Instance boolOrder : Order boolOrderMagma.
この段階で次の命題を証明しなくてはなりません。
- bool_reflexive: forall(x: bool), leb x x;
- bool_transitive: forall(x y z: bool), leb x y -> leb y z -> leb x z;
- bool_antisymmetry: forall(x y: bool), leb x y -> leb y x -> x = y;
- bool_minimum: forall(x: bool), leb false x
また中断して、補題(定理)を準備します。
Lemma bool_reflexive: forall(x: bool), (leb x x). Proof. intros. induction x. apply leb_implb. compute. trivial. apply leb_implb. compute. trivial. Qed.
なんかめんどくさいな。場合分けして調べればいいはずだけど、bool_transitiveとか場合が多い。これは後回しにして先に進もう、と。
ミート半束から順序集合を作り出す
最初の例題に戻って、今、具体的なミート半束 (M, ∧, ι) が与えられたとして、次の手順で(最大元を持つ)順序集合 (Q, ≦, T) が作れるのでした。
- 台集合QはMと同じ
- x ≦ y とは x∧y = x であること
- Tはιのこと
この構成法には、ミート半束/順序集合の法則は無関係で、マグマのレベルの操作です。つまり、与えられたミートマグマから順序集合マグマを構成すればいいので、MeetMagma → OrderMagma という関数を定義すればいいことになります。
その関数MeetToOrderは次のように定義します。
Definition MeetToOrder (MM: MeetMagma) : OrderMagma := {| order_carrier := M; order_relation := fun(x y: M)=> (x∧y = x); order_top := ι |}.
Eval compute in MeetToOrder boolMeetMagma.

→ 課題と演習:
[1] 本文抜粋のミート半束から順序集合を作る手順では、x ≦ y をどう定めていますか。
[2] 次の (a)〜(c) は本文抜粋の内容と一致しますか。それぞれ「はい」か「いいえ」で答え、判断の根拠となる本文の語句をそのまま引用してください。
(a) 順序集合の最大元 T は ι とする。
(b) この構成法はミート半束や順序集合の法則に依存する。
(c) 台集合 Q は M とは別の集合である。

→ 記録の抜粋:
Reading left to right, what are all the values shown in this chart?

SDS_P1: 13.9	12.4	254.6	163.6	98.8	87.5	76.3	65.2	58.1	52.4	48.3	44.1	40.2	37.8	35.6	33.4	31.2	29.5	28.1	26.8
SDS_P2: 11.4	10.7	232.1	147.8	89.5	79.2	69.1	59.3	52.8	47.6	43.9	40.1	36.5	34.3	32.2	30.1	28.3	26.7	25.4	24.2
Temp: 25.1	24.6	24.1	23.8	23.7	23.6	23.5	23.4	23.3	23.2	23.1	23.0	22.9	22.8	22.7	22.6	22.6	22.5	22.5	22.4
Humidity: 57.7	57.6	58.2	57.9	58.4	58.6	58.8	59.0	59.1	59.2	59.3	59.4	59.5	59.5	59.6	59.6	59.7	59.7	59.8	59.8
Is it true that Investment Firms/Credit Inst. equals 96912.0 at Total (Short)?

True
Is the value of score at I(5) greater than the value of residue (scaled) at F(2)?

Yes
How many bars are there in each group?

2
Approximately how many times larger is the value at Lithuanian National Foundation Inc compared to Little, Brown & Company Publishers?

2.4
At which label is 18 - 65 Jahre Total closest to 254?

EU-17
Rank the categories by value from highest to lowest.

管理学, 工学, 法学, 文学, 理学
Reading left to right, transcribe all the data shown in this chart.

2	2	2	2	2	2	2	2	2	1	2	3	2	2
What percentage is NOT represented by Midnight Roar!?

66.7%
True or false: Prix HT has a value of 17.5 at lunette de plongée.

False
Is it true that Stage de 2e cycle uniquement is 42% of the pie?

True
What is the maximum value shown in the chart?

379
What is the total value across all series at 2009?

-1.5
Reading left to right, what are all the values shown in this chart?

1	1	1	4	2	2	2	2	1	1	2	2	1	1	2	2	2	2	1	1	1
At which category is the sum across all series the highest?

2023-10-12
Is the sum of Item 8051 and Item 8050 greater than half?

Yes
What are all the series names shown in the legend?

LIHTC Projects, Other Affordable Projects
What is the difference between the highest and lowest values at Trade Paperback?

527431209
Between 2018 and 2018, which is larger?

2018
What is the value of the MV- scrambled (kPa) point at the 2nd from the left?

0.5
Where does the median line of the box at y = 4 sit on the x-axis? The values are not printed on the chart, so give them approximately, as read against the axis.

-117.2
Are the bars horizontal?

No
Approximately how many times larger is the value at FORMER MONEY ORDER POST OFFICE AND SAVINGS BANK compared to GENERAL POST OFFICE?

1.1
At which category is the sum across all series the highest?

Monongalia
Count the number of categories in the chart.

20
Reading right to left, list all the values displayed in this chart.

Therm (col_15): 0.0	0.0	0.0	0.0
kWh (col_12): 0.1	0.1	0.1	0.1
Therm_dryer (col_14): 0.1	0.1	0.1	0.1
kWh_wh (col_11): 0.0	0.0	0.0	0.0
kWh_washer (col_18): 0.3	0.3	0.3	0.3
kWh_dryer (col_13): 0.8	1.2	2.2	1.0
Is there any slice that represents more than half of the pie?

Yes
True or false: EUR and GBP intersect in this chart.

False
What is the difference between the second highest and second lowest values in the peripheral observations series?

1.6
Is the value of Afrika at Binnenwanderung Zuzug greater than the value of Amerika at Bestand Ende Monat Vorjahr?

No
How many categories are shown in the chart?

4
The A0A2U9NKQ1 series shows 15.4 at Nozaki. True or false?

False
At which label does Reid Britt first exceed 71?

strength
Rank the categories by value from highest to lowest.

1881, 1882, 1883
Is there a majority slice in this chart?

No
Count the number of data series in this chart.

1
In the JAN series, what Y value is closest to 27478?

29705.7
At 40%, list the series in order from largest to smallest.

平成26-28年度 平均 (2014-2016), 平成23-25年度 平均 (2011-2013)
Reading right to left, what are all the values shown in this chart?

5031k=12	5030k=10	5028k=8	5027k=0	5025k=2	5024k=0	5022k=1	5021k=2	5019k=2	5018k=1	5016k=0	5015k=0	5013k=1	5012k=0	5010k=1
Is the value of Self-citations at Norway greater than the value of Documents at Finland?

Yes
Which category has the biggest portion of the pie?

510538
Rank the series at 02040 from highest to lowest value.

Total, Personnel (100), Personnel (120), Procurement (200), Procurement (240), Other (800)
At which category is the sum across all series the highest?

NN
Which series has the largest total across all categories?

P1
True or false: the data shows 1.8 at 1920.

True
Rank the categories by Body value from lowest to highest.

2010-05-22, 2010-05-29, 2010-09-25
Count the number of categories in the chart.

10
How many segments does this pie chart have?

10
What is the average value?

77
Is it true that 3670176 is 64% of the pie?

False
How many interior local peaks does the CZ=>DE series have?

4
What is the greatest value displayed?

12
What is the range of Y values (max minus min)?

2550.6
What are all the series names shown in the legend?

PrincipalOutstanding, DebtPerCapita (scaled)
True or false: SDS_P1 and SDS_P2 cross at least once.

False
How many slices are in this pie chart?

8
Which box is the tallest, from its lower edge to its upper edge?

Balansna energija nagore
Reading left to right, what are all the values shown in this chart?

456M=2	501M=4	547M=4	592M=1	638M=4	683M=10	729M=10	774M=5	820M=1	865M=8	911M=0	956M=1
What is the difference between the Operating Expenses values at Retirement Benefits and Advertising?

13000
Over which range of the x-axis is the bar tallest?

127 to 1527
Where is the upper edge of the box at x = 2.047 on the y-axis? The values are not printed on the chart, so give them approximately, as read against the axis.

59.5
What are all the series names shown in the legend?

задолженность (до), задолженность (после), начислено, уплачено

→ 課題の解答:
[1] x∧y = x であること。

[2]
(a) はい。「Tはιのこと」
(b) いいえ。「ミート半束/順序集合の法則は無関係で、マグマのレベルの操作です」
(c) いいえ。「台集合QはMと同じ」